Records from a collection:
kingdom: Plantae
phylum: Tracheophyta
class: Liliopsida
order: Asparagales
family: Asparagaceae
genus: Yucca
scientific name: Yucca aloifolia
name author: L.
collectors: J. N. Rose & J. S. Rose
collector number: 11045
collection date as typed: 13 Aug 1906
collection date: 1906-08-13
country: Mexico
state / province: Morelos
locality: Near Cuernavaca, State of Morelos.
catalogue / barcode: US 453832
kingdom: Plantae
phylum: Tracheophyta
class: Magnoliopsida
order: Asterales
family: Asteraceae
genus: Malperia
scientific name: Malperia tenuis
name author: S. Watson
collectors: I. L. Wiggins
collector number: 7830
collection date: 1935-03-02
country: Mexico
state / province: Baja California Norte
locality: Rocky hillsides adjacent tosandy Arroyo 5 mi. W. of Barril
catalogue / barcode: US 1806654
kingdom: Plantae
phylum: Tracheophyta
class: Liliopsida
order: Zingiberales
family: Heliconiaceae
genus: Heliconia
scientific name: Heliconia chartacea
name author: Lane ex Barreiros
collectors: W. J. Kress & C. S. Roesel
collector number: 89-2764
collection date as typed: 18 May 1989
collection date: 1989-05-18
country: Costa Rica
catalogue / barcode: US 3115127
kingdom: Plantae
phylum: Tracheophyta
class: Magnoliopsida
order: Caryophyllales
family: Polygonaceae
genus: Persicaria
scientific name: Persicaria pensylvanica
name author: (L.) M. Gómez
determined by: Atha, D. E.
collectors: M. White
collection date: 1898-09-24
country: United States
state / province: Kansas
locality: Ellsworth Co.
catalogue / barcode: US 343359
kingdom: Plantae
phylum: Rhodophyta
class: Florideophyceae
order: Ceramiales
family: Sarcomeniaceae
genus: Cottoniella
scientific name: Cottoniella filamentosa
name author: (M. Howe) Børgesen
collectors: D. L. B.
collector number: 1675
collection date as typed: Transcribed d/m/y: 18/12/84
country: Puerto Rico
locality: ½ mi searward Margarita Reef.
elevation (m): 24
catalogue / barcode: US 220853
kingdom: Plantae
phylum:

Work to complete:
Reproduce word for word the lines of the entries from the line with "collection date as typed: Transcribed" through the end of the entries, including both of those ends.

Task solution:
collection date as typed: Transcribed d/m/y: 18/12/84
country: Puerto Rico
locality: ½ mi searward Margarita Reef.
elevation (m): 24
catalogue / barcode: US 220853
kingdom: Plantae
phylum:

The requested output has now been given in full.